DK: We’ve divided the state into regions, and so here in Region 8 is the Los Angeles County area. We have a contractor—California Community Foundation—and they’ve really done a great job looking at the data and then identifying partners because they’ve been involved in L.A. a lot. And they’ve been funding partners on the ground to talk about it right now. This time around, we’re doing an education component. We’re also identifying what I call the grass-top leaders, so maybe not all the way down to the ground just yet, but folks that are leaders and movers and shakers in the community to let them know why it’s so important.
Then, as we move into Spring—from January and February to March of 2020—that’s when the education starts to move in to motivate and activate. That’s when we want everyone on the ground – from high school students all the way to our elder folks – to understand and be ready to respond.
So, the efforts we’re doing right now are focusing on the importance, and it’s really about two things. It’s about power and it’s about it’s about money. We talked a little about power, about being heard when it comes down to it. And it might be a little bit nerdy, but it’s our Congressional representation, too. So, we could lose a seat or two—very serious—if we’re not counted and they don’t know where we are. It all depends on the response of other folks.
And it’s about money. People say “Oh! It’s about $1,000 per person, per year!” But what does that actually mean? The way I think about it when I talk to my 16-year-old daughter is: What if she, for a semester, didn’t have a chair to sit in, or a desk to sit at during her math class at this public high school? If they don’t know we’re here, if we forget children – and children 0-5 have often, in the past three decades, been missed for a number of reasons. A child that is born in 2020 will be in 5th grade in 2030, and if they’re missed, will they have a seat or will they have to sit on the ground?
So, in terms of money, it’s about health clinics. Will that health clinic be located close enough? I always talk about how a friend’s dad had a stroke, and he had to travel 10 extra minutes to get to a hospital because there wasn’t one close enough, and those 10 minutes can make a difference between life and death or being disabled or being able to heal. So, in terms of health care, in terms of schools, our education, in terms of traffic, everyday traffic, the roads are getting worse and worse, but if we don’t know, we’re unable to plan for how many people are going to have cars. It has everyday impact on our lives.
CBM: Let’s talk more about the fear factor. For instance, in the Black community, you may have someone with Section 8 (housing assistance), or people who may have formerly incarcerated persons, still in the system, living in their homes.

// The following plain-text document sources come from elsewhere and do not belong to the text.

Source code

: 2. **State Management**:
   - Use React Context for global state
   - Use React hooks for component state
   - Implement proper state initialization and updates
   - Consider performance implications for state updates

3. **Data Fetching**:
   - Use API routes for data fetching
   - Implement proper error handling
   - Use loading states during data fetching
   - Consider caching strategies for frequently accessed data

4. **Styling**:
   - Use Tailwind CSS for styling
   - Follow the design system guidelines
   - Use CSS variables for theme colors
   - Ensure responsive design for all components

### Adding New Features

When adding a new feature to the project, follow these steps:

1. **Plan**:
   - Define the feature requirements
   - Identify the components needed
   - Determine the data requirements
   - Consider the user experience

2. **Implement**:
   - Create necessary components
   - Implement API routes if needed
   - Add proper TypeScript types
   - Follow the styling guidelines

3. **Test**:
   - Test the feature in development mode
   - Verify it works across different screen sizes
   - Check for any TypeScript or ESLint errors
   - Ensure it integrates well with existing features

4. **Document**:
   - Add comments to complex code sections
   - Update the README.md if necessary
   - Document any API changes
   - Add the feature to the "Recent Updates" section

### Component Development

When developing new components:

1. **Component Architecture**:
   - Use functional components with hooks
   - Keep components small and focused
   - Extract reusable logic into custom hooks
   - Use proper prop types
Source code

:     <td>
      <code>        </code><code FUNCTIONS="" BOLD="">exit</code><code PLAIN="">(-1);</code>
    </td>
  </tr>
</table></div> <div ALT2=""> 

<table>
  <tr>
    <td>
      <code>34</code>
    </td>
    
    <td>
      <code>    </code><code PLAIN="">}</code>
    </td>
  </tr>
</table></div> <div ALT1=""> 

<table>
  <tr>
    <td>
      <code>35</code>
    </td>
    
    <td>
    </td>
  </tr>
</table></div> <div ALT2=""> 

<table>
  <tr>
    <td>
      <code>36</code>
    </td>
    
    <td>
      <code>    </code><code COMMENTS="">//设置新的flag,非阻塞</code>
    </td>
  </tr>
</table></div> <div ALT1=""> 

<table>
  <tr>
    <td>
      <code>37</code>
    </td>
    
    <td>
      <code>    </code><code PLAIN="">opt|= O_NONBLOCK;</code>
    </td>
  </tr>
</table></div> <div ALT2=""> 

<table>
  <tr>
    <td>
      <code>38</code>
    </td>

One big issue is the trust factor with the Black community. People are like, “We’re not telling the government anything!” How have you all been able to get your message to permeate that attitude?
DK: There are different trust issues for different communities. At the end of the day, for me, even if technology is really quick, it’s really that face-to-face, that person-to-person communication that is most important. That’s human nature and that doesn’t change. That’s why the investment that we put out there has been to make sure that people in the community, whether it be faith-based, whether it be service-based – your hair stylist, your nail technician – whether it be community members that you already deal with, or even your healthcare professional in your clinic. We want to go where people go already in the community and we want them to be trusted. A part of that is being able to tell people that Title 13 guarantees privacy.
People are like, “Well, why do they need to know my name? Why do they need to know all this stuff?” And I think about it and it seems kind of invasive, but they do keep it private. No enforcement agency, federal, local, or anything, can get that data, so it’s safe.
View the Census as a snapshot in time, like those coffee table books, and if you’re not counted, you’re missed. And then, to quote my favorite play “Hamilton,” “who will tell your story if you don’t?” So it’s to up to us to rise up, to be counted, and to be able to put a stake in the ground to say “I’m here, and there’s no reason why I shouldn’t be recognized and counted.”